Two timely reports now published on IZA World of Labor deal with the effects of recession on health and on the careers of young labor market entrants

In a grim assessment of the UK economy after the vote for Brexit, the National Institute of Economic and Social Research (NIESR) said 320,000 jobs would be lost by the third quarter of next year and warned that the economy had a 50% chance of slipping into recession in the next 18 months. Therefore, politicians should consider now the potential effects of a recession and initiate adequate policy responses. Two new reports just published on IZA World of Labor provide guidance:

Economist Nick Drydakis of Anglia Ruskin University, UK, finds that recessions have negative effects on mental health and lead to an increase in suicides. This results from loss of employment, fear of losing one’s job, income reductions, loss of savings, foreclosure, and eviction. Indeed, unemployment and income loss severely frustrate the human desire for agency and self-directedness. In addition to this, high-risk lifestyle behaviors, such as smoking and alcohol consumption, typically increase during unemployment and after income loss. Moreover, income loss is expected to decrease investments in health-enhancing goods, and can result in both poor physical and mental health. Several recent studies that focus on the Great Recession of 2008 and the EU financial crisis of 2009 verify the aforementioned pattern. Drydakis suggests that relevant welfare policies such as labor market programs, family support programs and minimum-income benefits, should be implemented in order to minimize the consequences of recession on people’s health.

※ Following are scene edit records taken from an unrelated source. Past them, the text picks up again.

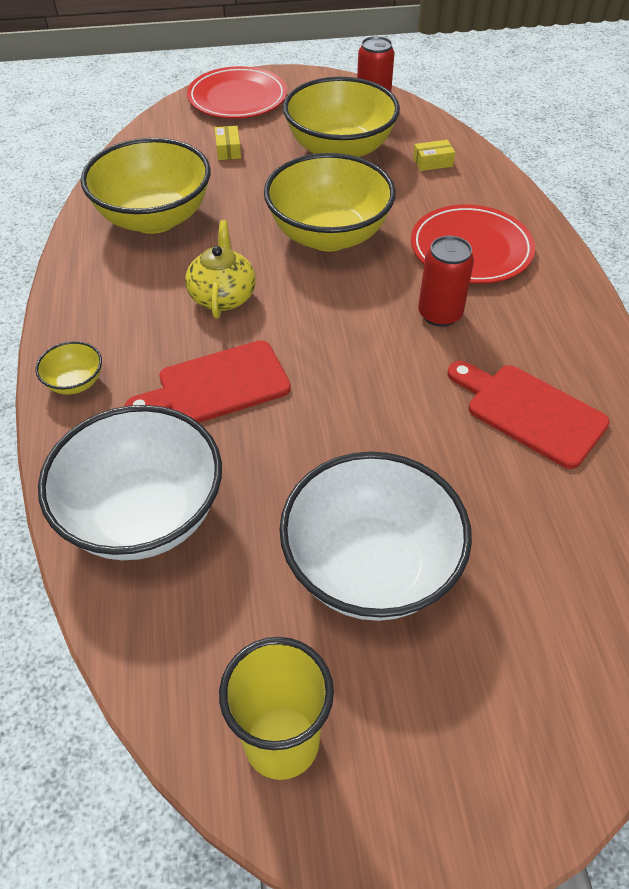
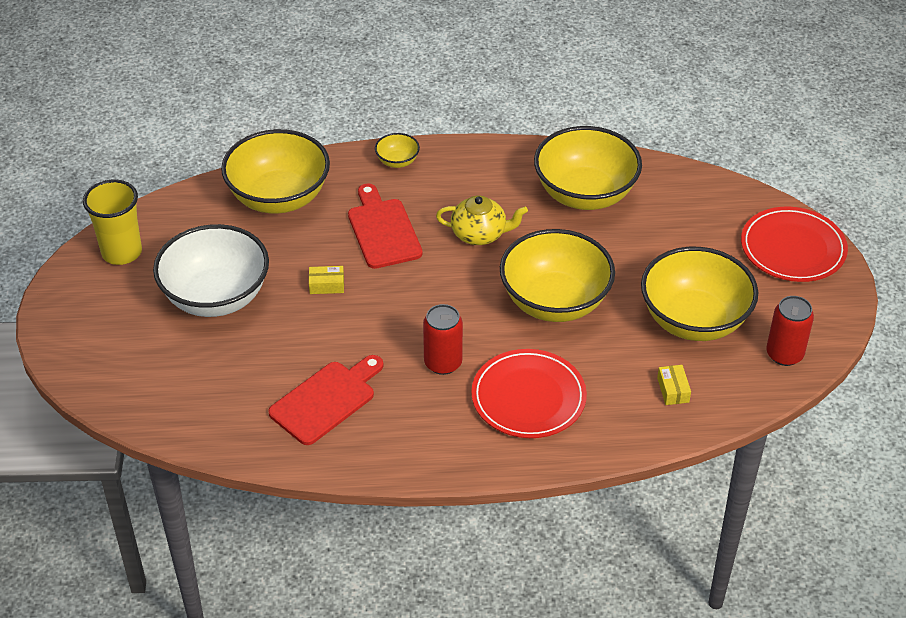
camera: 95 degrees right, 5 degrees down
(143, 515) = (279, 197): white bowl -> yellow bowl
(228, 150) = (693, 240): yellow box -> yellow box (326, 285)

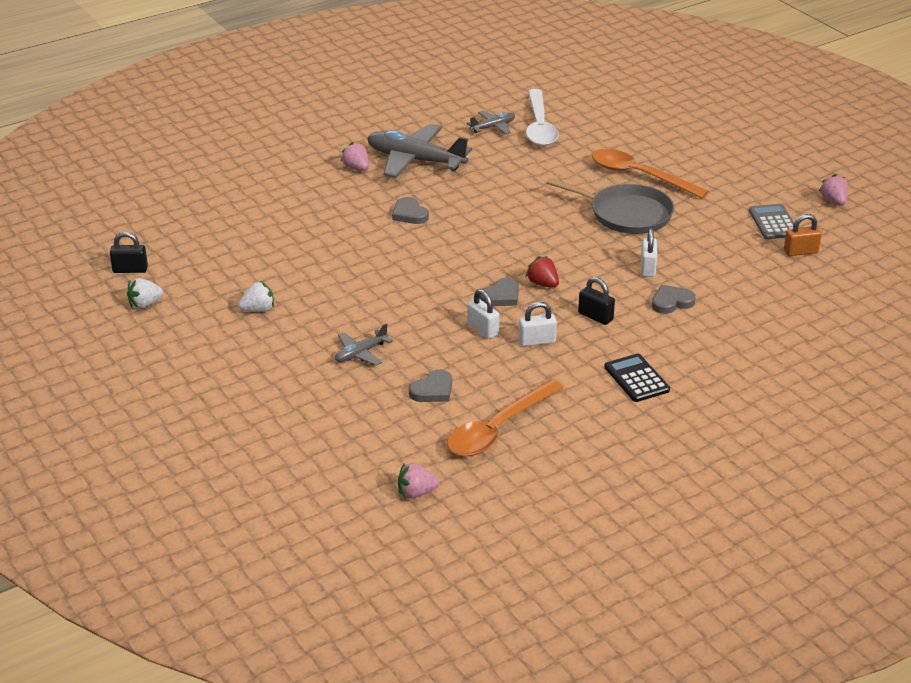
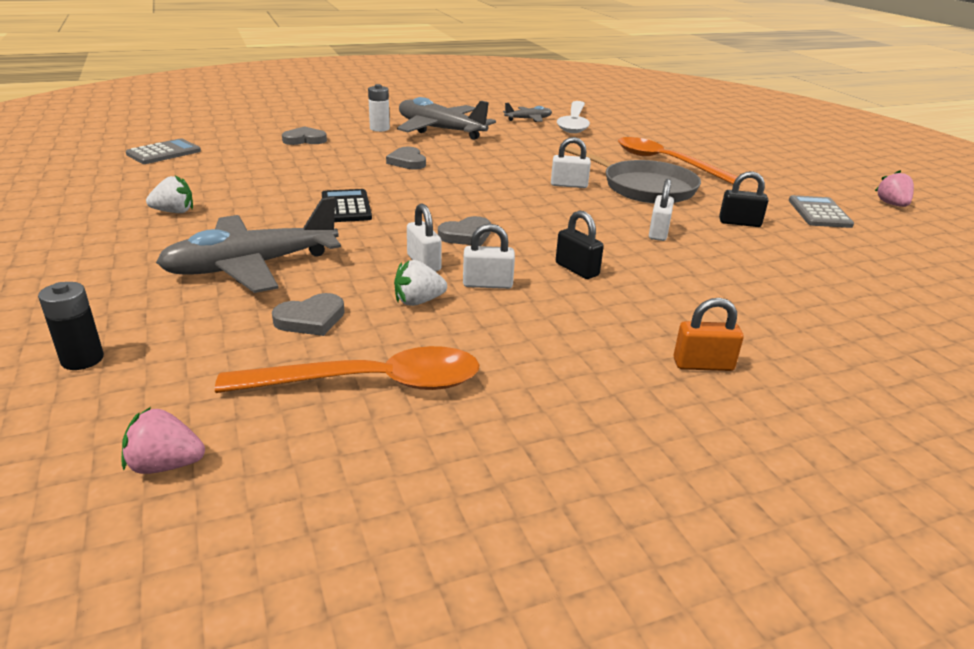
camera: 10 degrees right, 5 degrees down
(130, 270) = (81, 166): black padlock -> black padlock (739, 223)
(145, 304) = (59, 192): white strawberry -> white strawberry (418, 301)
(185, 239) = (164, 153): none -> grey calculator
(312, 442) = (82, 359): none -> black battery
(356, 168) = (379, 129): pink strawberry -> white battery
(361, 353) = (251, 266): grey plane -> grey plane, size x2.03
(498, 429) = (370, 383): orange spoon -> orange spoon turned 150 degrees counterclockwise
(543, 284) = (523, 231): red strawberry -> none
(562, 222) = (569, 185): none -> white padlock
(636, 379) = (613, 347): black calculator -> black calculator (346, 207)
(671, 302) = (682, 268): grey heart -> grey heart (304, 140)
(800, 252) = (857, 241): orange padlock -> orange padlock (703, 365)

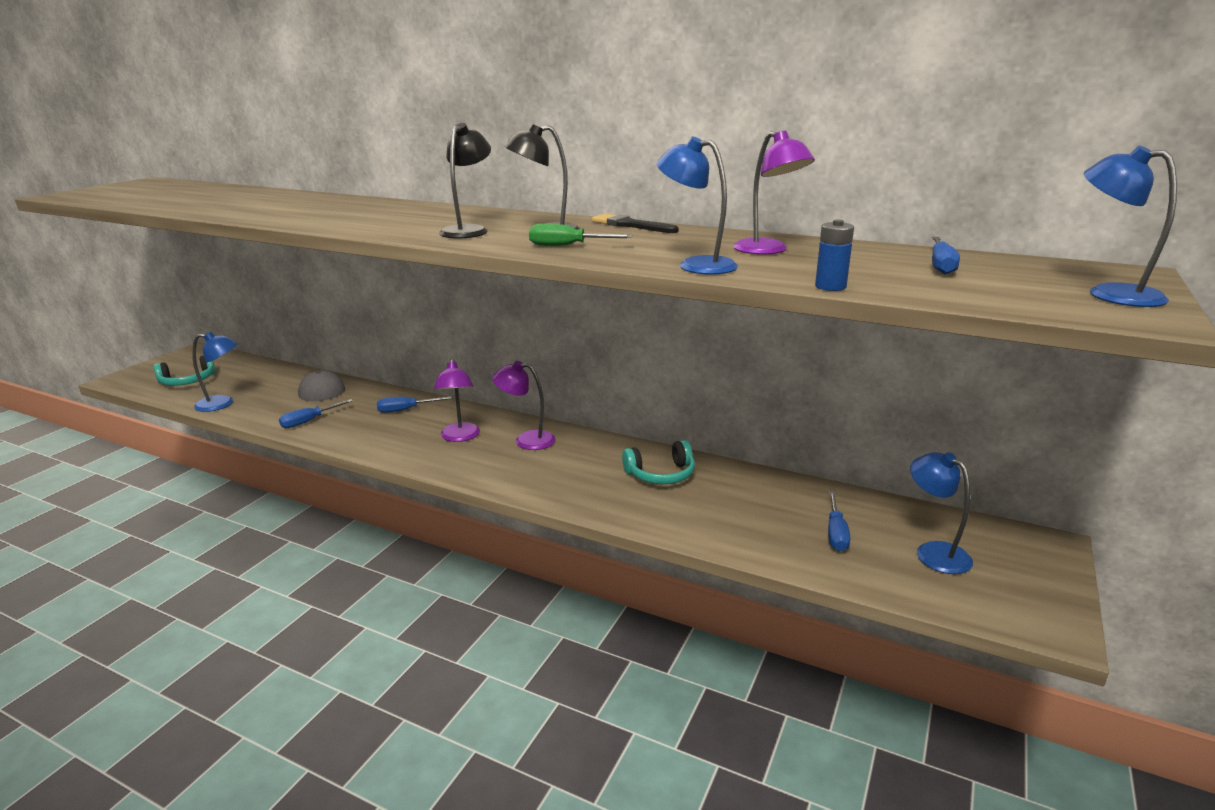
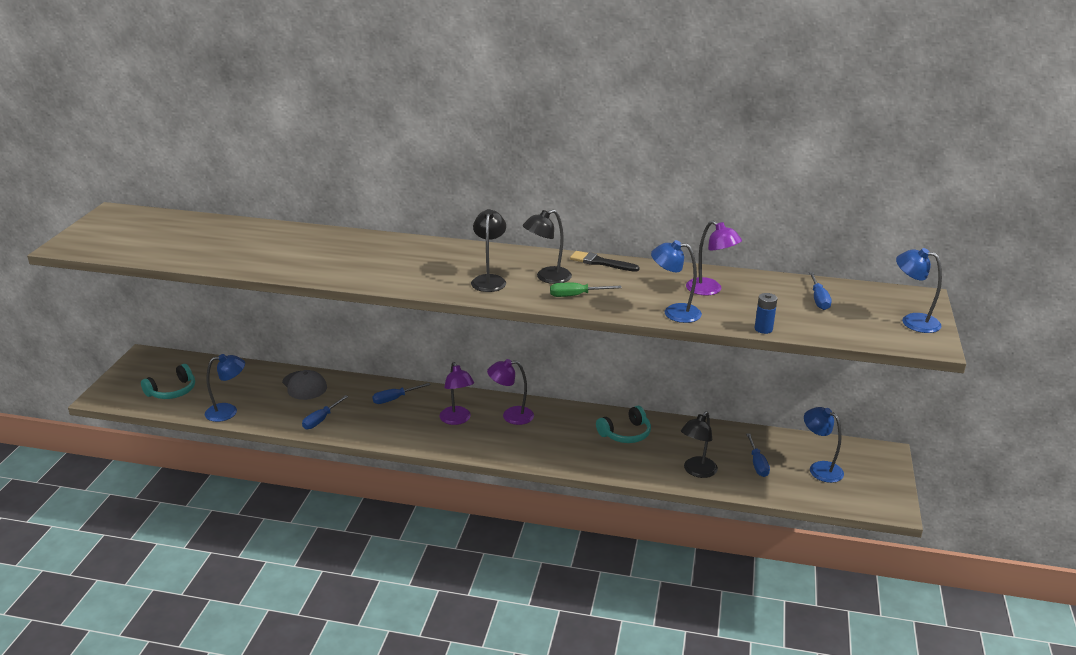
camera: 15 degrees left, 5 degrees up
(740, 532) = (697, 471): none -> black lamp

Economist Bart Cockx of Gent University, Belgium presents the latest evidence that youths graduating in a recession incur permanent losses. According to a number of recent studies in the US and Europe, it takes about ten years for young cohorts that enter the labor market during a downturn to catch up with cohorts that did not. The negative impacts of a recession on the careers of young labor market entrants differ according to the flexibility of the labor market and the education level of entrants. In flexible labor markets, the short­term impact is particularly severe for low­educated youths, but the penalties are short­lived. College graduates are less penalized initially but the penalties last longer. In rigid labor markets, entering the labor market during a recession may cause less damage in the short­ term but may inflict permanent economic scars.

This evidence reveals that the cost of recessions can be significant and can last well beyond the immediate impact. Bart Cockx therefore suggests that policy reforms should aim to combine greater job flexibility measures with job security and social safety net provisions—“flexicurity.” Fostering geographic and job mobility would be key measures.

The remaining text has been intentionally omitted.